• **Supplied material**
****************
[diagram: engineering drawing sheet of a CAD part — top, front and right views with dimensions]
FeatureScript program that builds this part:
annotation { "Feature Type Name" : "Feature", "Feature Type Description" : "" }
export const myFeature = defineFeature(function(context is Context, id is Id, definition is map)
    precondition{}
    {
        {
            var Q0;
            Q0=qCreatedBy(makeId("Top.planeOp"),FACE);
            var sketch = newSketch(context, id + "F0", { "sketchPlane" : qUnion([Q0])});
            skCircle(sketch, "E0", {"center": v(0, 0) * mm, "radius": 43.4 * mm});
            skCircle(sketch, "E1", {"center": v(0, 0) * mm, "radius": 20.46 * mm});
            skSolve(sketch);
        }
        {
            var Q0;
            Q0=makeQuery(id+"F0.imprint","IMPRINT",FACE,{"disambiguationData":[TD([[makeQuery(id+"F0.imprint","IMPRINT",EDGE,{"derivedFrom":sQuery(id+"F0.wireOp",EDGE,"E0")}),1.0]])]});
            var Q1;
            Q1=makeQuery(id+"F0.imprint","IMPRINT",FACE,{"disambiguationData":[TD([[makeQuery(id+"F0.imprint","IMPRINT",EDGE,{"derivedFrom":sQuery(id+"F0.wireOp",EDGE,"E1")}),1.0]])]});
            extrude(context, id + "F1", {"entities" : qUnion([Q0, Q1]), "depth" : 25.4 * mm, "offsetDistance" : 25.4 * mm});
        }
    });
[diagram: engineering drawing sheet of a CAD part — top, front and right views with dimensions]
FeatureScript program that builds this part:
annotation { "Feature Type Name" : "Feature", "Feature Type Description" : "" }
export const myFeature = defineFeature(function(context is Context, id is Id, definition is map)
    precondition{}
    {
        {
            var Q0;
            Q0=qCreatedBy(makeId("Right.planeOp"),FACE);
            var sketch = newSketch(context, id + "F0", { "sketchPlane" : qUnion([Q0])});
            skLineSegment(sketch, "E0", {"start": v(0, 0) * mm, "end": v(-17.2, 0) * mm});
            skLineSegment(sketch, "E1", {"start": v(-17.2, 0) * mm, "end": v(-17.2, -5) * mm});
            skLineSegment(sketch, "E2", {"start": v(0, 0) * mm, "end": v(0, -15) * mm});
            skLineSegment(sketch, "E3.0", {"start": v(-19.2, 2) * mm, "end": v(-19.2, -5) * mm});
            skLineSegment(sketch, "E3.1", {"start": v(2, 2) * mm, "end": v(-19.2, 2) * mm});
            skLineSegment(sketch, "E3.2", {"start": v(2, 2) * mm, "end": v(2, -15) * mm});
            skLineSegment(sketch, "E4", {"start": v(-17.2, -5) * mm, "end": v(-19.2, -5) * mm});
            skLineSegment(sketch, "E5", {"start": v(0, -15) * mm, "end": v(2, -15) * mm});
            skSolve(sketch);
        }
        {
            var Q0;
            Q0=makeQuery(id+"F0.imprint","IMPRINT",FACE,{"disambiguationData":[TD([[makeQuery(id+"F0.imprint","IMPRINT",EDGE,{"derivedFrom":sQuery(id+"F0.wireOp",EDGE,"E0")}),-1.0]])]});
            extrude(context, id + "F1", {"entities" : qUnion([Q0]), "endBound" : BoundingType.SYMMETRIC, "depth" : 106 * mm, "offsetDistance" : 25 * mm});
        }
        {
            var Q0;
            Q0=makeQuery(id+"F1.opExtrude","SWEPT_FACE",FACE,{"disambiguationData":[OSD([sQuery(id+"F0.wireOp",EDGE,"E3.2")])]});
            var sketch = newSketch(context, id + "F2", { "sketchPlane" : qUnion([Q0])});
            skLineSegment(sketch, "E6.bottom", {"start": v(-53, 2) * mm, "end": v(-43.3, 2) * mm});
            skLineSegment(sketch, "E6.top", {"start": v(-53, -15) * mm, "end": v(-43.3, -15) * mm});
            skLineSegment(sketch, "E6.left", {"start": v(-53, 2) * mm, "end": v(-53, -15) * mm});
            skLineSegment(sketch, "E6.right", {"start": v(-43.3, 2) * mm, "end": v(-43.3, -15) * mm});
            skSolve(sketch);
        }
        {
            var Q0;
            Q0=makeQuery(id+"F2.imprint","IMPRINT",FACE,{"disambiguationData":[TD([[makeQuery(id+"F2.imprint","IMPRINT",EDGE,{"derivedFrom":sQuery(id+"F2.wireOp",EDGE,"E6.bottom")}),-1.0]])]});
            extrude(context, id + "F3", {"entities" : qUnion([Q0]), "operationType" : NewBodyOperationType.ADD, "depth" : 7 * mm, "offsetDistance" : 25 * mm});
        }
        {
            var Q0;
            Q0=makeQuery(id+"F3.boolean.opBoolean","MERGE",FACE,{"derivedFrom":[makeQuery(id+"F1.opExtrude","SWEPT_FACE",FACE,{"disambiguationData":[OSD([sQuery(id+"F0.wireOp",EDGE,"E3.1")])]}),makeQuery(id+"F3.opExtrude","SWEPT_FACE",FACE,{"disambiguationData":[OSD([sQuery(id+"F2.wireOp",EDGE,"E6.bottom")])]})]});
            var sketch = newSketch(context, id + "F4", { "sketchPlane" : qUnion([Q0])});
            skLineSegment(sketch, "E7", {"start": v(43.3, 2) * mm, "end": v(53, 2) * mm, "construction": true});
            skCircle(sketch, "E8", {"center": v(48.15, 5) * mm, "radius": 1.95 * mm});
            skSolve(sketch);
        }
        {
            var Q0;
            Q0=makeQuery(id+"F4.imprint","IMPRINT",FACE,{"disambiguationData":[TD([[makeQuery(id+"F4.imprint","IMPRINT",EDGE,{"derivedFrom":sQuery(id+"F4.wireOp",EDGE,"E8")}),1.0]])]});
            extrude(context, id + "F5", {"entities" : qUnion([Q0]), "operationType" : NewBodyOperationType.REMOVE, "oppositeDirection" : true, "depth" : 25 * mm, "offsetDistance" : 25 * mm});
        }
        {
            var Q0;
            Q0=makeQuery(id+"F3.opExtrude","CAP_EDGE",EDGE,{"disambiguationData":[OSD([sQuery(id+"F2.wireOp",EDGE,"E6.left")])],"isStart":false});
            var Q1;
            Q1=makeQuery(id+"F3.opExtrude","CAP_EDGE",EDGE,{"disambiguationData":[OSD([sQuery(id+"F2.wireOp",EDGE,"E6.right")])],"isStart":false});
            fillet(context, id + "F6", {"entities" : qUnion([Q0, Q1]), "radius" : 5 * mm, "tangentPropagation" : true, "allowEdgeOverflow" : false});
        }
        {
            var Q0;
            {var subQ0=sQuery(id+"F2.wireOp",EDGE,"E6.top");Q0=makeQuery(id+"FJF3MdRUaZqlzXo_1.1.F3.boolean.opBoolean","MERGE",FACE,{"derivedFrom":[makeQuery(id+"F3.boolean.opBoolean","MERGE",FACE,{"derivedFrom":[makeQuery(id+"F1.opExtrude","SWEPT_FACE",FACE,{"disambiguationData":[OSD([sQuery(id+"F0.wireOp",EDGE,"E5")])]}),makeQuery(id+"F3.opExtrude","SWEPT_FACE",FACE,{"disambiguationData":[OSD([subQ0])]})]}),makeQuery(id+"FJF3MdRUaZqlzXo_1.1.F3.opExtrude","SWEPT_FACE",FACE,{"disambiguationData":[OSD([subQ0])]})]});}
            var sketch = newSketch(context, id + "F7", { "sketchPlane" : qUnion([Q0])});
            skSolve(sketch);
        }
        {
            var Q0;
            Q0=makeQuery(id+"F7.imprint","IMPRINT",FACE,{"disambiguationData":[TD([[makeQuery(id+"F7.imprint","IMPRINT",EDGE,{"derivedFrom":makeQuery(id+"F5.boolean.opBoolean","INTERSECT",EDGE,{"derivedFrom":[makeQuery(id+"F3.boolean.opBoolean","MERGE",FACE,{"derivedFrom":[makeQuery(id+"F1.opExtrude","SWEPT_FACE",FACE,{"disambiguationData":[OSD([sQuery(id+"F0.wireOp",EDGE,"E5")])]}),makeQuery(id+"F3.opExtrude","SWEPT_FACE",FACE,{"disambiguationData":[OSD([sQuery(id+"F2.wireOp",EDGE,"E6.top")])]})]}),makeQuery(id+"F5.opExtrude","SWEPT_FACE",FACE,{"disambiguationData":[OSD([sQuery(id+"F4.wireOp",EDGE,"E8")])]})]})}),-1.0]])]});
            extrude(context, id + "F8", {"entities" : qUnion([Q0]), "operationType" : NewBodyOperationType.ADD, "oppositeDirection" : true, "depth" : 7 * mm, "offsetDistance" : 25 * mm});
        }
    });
****************
• **Set problem**
Locate each line above that contains the string "makeId", and copy those lines.

• **The completed task**
            Q0=qCreatedBy(makeId("Top.planeOp"),FACE);
            Q0=qCreatedBy(makeId("Right.planeOp"),FACE);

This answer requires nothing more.